(Source records)
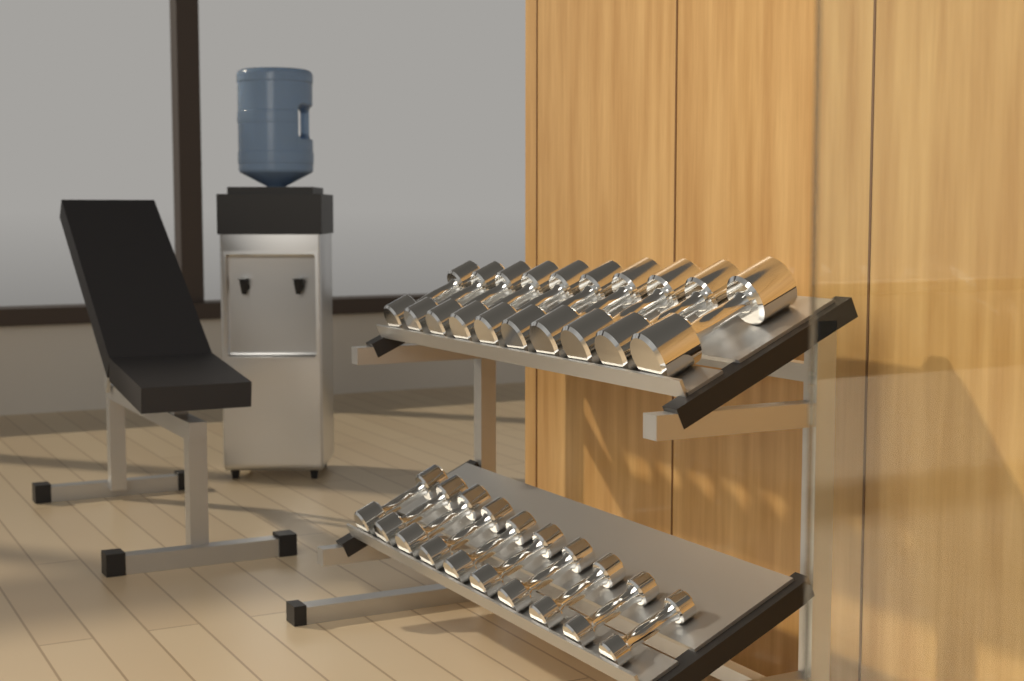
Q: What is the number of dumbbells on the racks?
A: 20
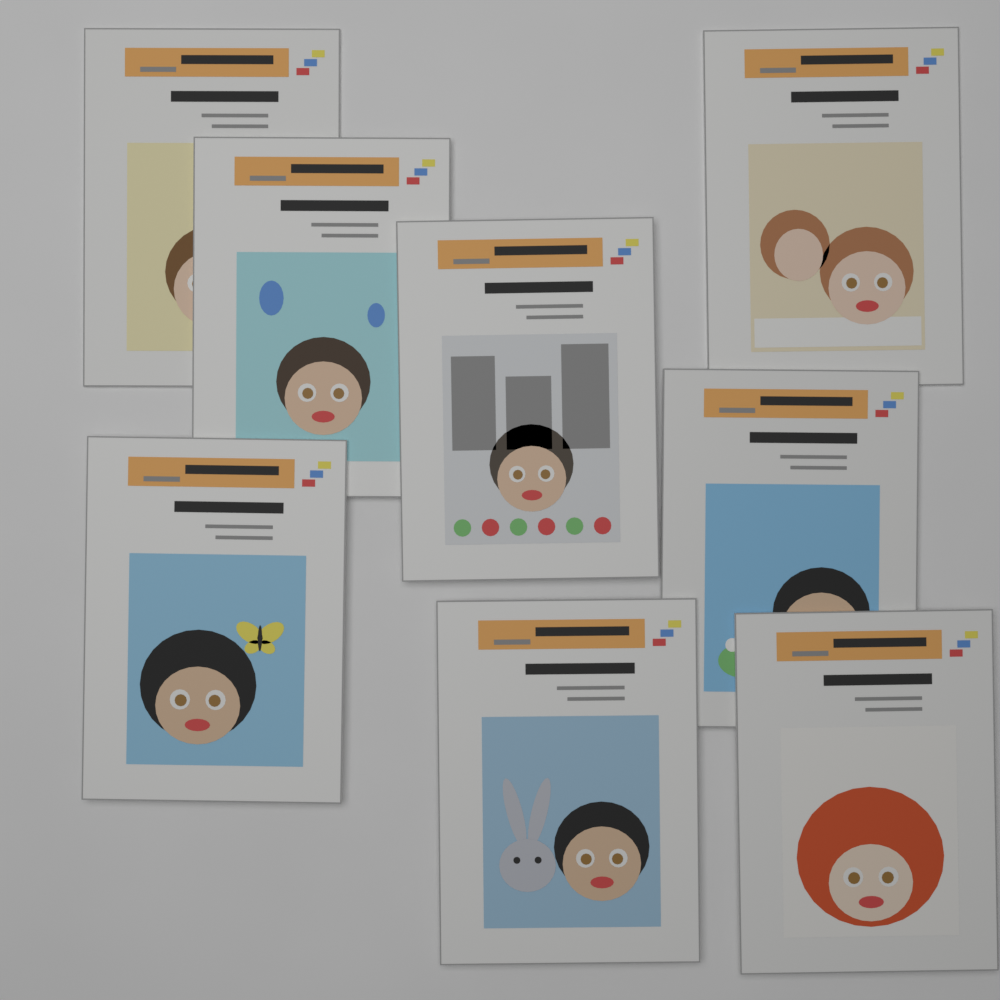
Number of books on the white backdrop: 8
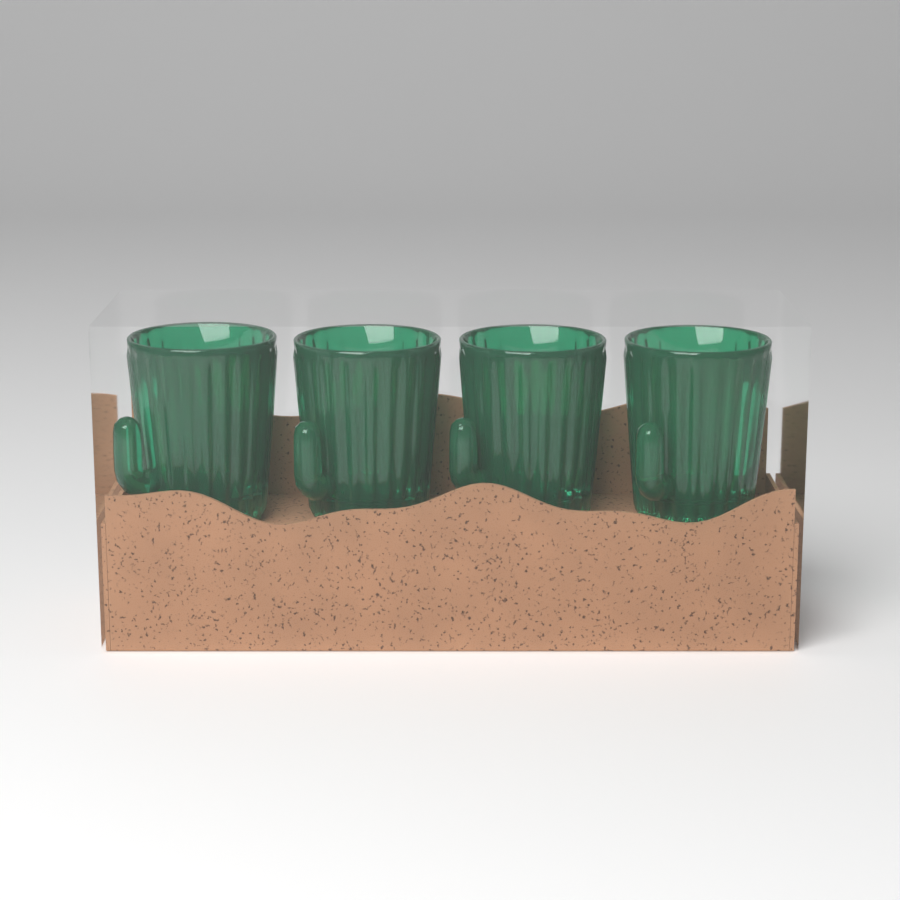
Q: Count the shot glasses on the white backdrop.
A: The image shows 4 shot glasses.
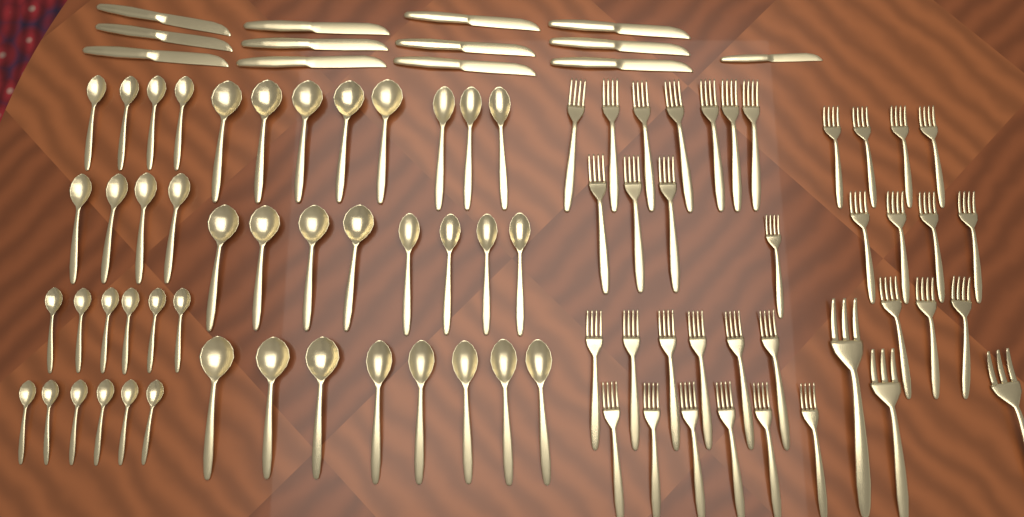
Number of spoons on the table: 44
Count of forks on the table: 37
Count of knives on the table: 13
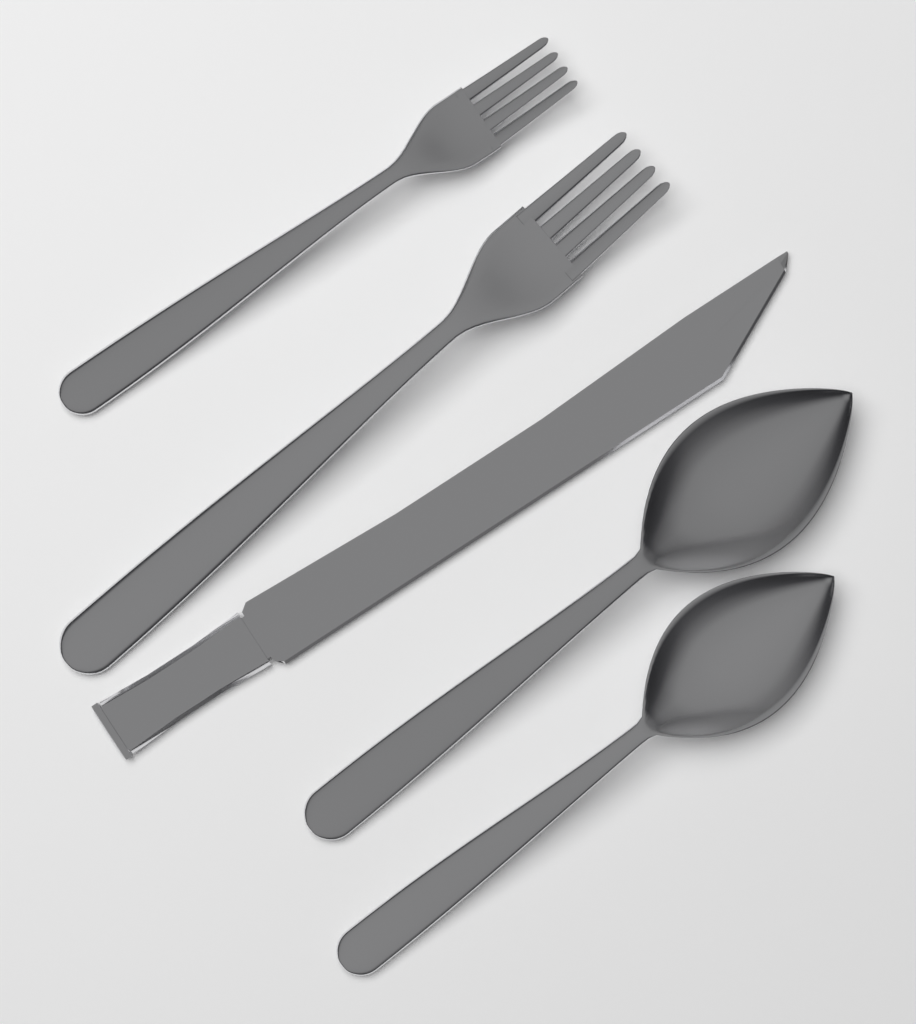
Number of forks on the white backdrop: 2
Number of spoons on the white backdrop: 2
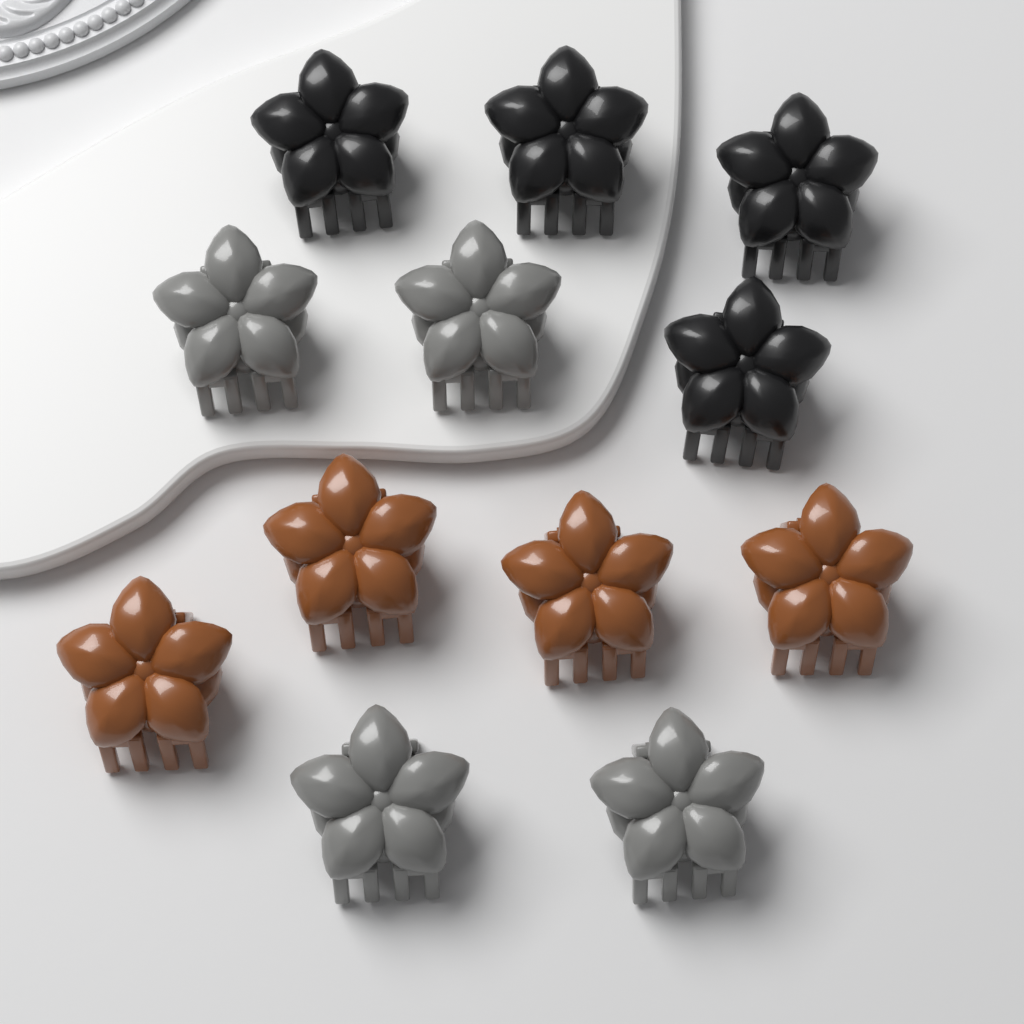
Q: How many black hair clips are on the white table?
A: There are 4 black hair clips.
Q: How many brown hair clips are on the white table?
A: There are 4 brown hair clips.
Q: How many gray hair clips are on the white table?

■ **INSTRUCTIONS TO FOLLOW**: Convert every line of the records into a JSON list of strings, one string per line, skipping any blank lines and leaving out the pictures.

■ **TASK RESPONSE**:
[
  "Q: What is the number of dumbbells on the racks?",
  "A: 20",
  "Number of books on the white backdrop: 8",
  "Q: Count the shot glasses on the white backdrop.",
  "A: The image shows 4 shot glasses.",
  "Number of spoons on the table: 44",
  "Count of forks on the table: 37",
  "Count of knives on the table: 13",
  "Number of forks on the white backdrop: 2",
  "Number of spoons on the white backdrop: 2",
  "Q: How many black hair clips are on the white table?",
  "A: There are 4 black hair clips.",
  "Q: How many brown hair clips are on the white table?",
  "A: There are 4 brown hair clips.",
  "Q: How many gray hair clips are on the white table?"
]